I hope that people respond to my view of the world, and specifically in the UK, through my chosen platform of fashion. Whether we like it or not fashion does showcase a moment in time, both socially and politically.”


“It’s a really interesting time in fashion right now, where I feel there’s a real shift towards interesting and engaging shows and presentations. The scope of acceptance has spread the idea of inclusivity which is really strong and inspiring. More than ever, people have such unique voices and are unafraid to show how they feel. When we are in troubled times, creativity always prevails and I think we will see that in these especially trying times. I hope people will look back and see the vision I created and think we created interesting clothes that made them feel something.”


“It’s hard to predict how fashion will change post-Brexit, but we hope all the upcoming changes won’t affect our way of working too much and we can still be really free with the way we operate. We would love for the industry and world at large to care more about the work itself, rather than how it is perceived through social media, or by people viewed as important on online platforms. Moving forward, we want to keep being focused on creating and establishing our own design language which will hopefully grow into something bigger.”


“The fashion industry is an agile and flexible sector. It has the ability and natural drive to change and develop itself very quickly once it gets hold of something, and this is especially true of London. Since I started the label almost eight years ago, I’ve seen increased positive changes in the use of body positive models, increased diversity in casting, increased fluidity in the non-gendering of clothing, as well as an increased awareness of the sustainability of the fashion industry. Fashion is truly moving in London – it’s amazing to watch.

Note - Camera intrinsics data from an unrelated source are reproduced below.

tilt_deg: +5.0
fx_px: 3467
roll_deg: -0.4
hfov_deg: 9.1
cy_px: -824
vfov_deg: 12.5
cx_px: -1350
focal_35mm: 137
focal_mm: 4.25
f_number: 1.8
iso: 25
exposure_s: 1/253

We are at a stage now where we know the facts. And you can’t unknow the facts once you know them. I personally hope that we as designers can evolve. Designers by definition are problem solvers and we are now as a race in front of the the biggest problem-solving mission we will ever face. Our house is on fire. We need to quite literally design our way out of this mess. Evolve or die. We all need to contribute, each and every one of us. In every choice we make. We all now know these facts and their consequences, and we can no longer have the luxury of pretending that we don’t. I hope to leave a small mark on the world with my work – there is too much emphasis in fashion (and the world in general) about ‘bigger being better’, which is never something I’ve fitted into or been interested in. So, I suppose, I hope to leave a small, considered, and very personal mark.”


“I think the whole system is on the brink of collapse, and many of us young designers are ready to rebuild it in our own language, especially here in London. My generation is more concerned with moving conversations forward. Everything from sustainability to casting is vital to our brands, they’re an extension of who we are as designers and what we’re trying to say.

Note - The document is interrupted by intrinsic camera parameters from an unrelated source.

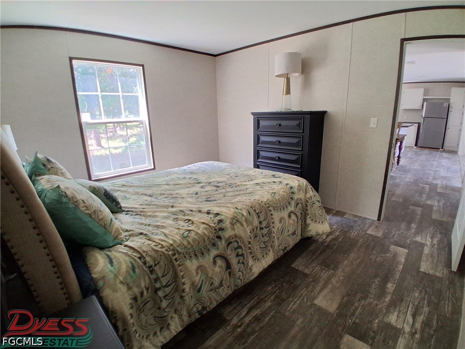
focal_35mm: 17
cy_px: 174
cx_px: 232
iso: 250
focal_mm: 1.4
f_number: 2.2
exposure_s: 1/40
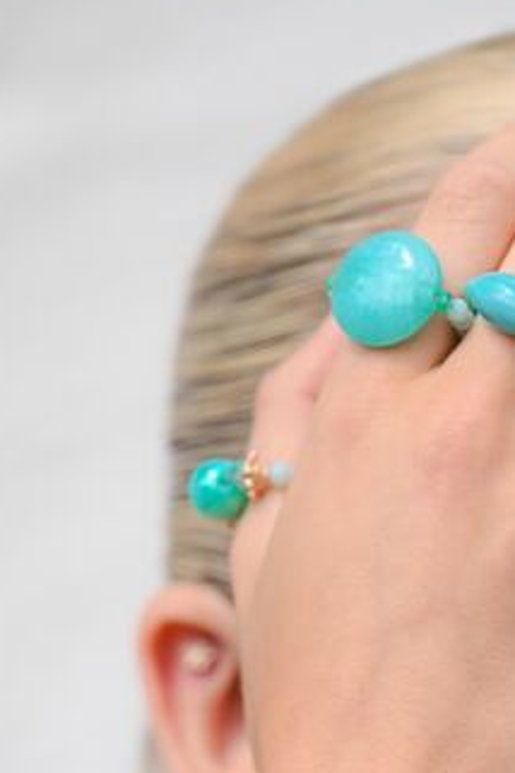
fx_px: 8282
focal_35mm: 386
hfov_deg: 3.6
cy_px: 701
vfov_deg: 5.3
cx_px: 608
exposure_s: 1/640
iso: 100
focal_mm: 155
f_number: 3.5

Adapting sustainable practices is essential. Once these corporations realise sustainability has become an important part of buying patterns, that’s when change will really happen. Personally, I spend so much time, energy, and budget on research and innovation, and have done so since the very beginning. People are starting to take notice of these things, and it’s really resonating with customers. The increasing demand for more transparency is changing our industry, and if a certain standard of sustainable practices are adopted across the industry we will definitely achieve the goals we’ve set ourselves.

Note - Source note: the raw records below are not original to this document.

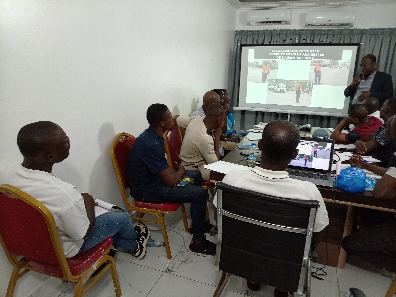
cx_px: 198
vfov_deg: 54.8
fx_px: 286
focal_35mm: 25
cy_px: 148
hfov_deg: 69.4
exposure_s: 1/25
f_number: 1.8
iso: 212
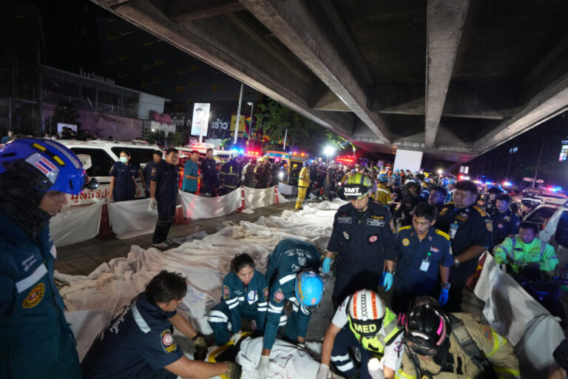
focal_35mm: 16
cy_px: 190
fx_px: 252
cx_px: 284
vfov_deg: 73.7
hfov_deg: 96.7
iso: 2000
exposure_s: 1/160
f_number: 4.5
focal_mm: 16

I want people to look at a designer’s career and understand that it’s about learning and developing, over a long period of time. I want to look back at my own career and see that I’ve learned and progressed each season, that I’ve challenged myself and others… That I’ve brought something new to the table and also one of integrity and honesty. I hope this endless cycle we are seeing of hype brands stops, where these designers peak only a few years after graduating. The creative spectrum is broad enough for everyone’s voice to be heard, and for each brand to its own relevance in the conversation.”